Revenue was 9 per cent lower at US$9.8 billion from US$10.8 billion a year ago due to lower commodity prices which were partially offset by a nearly 4 per cent jump in sales volume.
Core net profit halved to US$177 million for the three months to June from US$352 million. The main culprit was the greater-than-expected impact of the African swine fever on soybean meal demand which led to lower crush margins, said the company in its results announcement on Tuesday. This negative was however partially offset by strong performance from consumer products and oleochemicals.
Although the sugar operations in Australia and Indonesia performed better this year, Wilmar said the segment was impacted by the consolidation of Shree Renuka Sugars Limited which became a subsidiary in June 2018 and the accounting losses of its discontinued operations in Brazil. In addition, the results were also affected by lower contributions from China associates.
Over the period, finance costs rose 27 per cent to US$247 million as a result of higher borrowing rates following hikes in interest rate and higher average bank borrowings, said Wilmar.
Accordingly, earnings per share fell to 2.4 US cents versus five US cents a year ago.

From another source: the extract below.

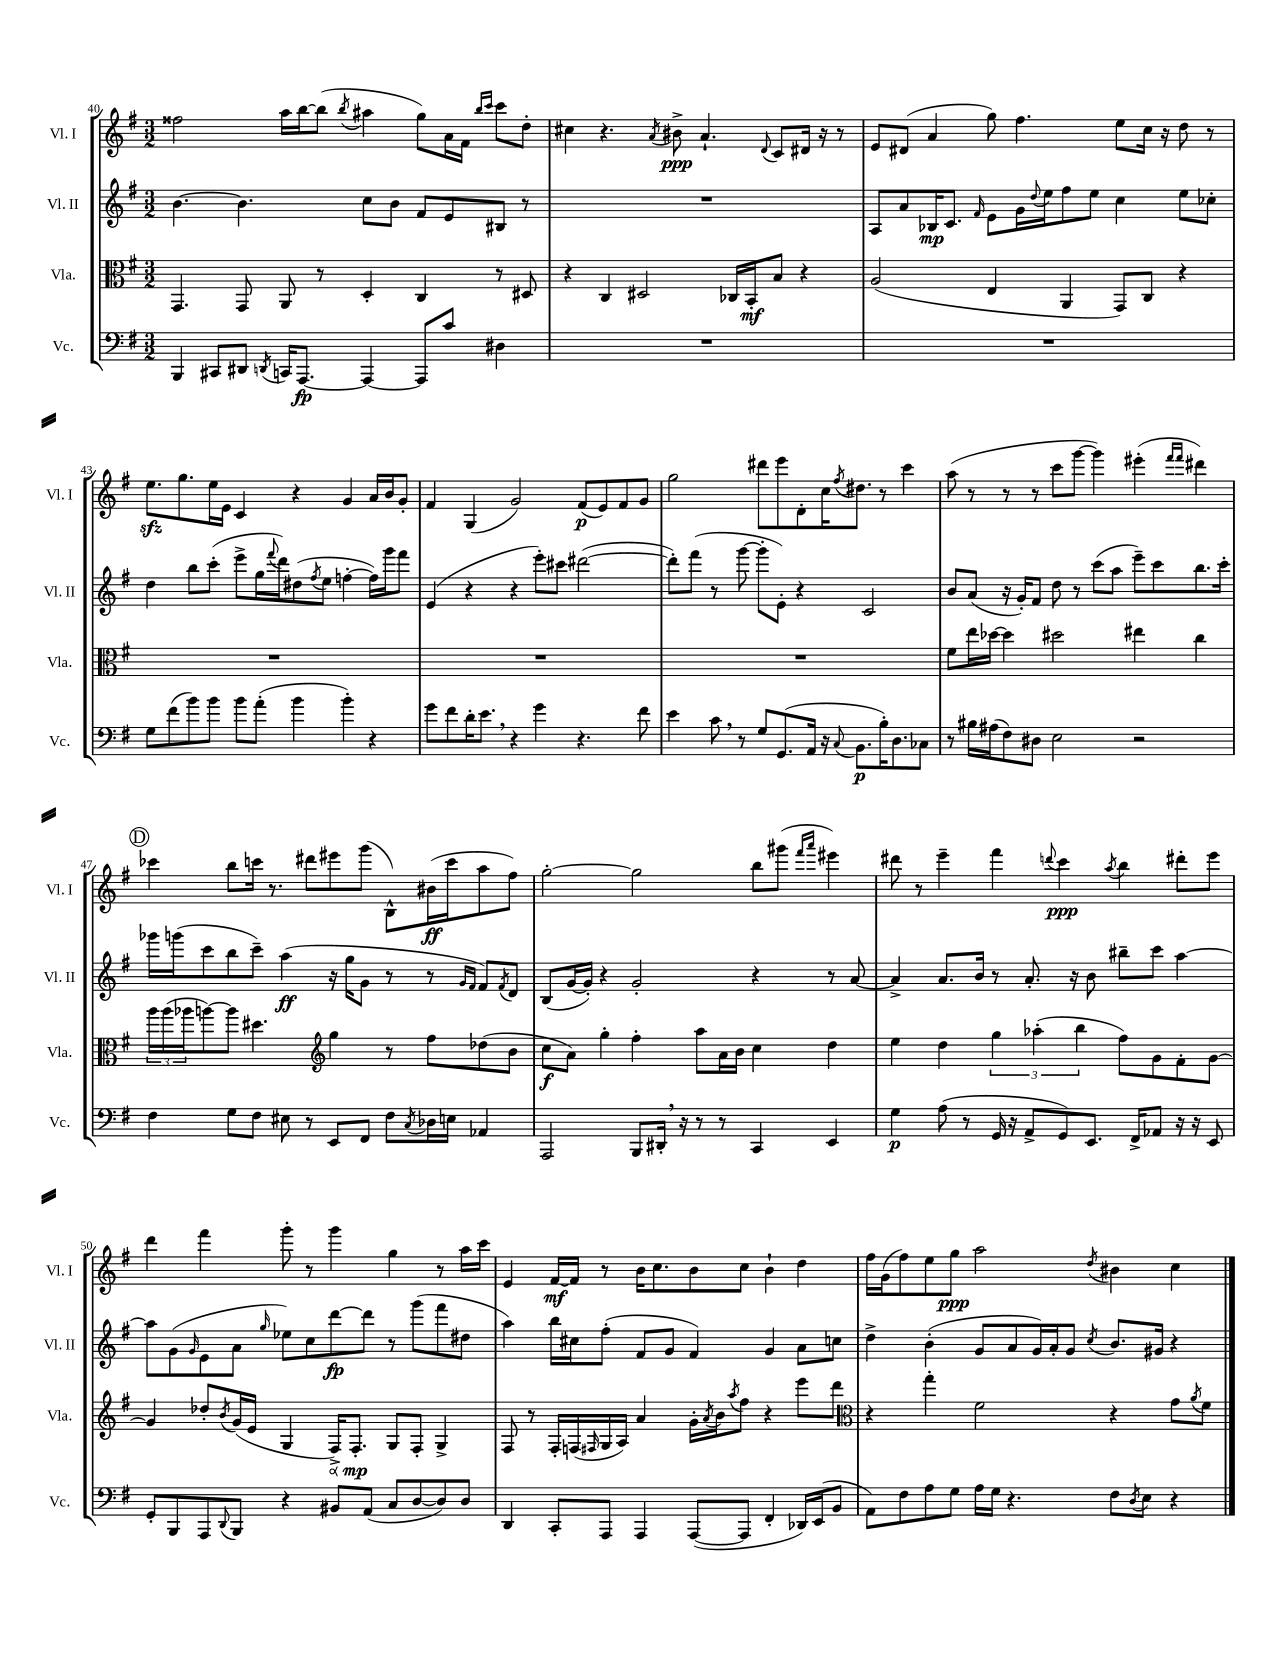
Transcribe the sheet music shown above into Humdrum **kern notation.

The group has declared an interim dividend of three Singapore cents per share, lower than 3.5 Singapore cents per share recommended in the previous year's corresponding quarter.
For the first-half period, net profit declined 22 per cent to US$408 million on the back of a nearly 8 per cent dip in revenue to US$20 billion. Core net profit dropped 20 per cent to US$427 million over the half-year period.
Wilmar shares finished higher by three Singapore cents or 0.8 per cent at S$4.05 on Tuesday.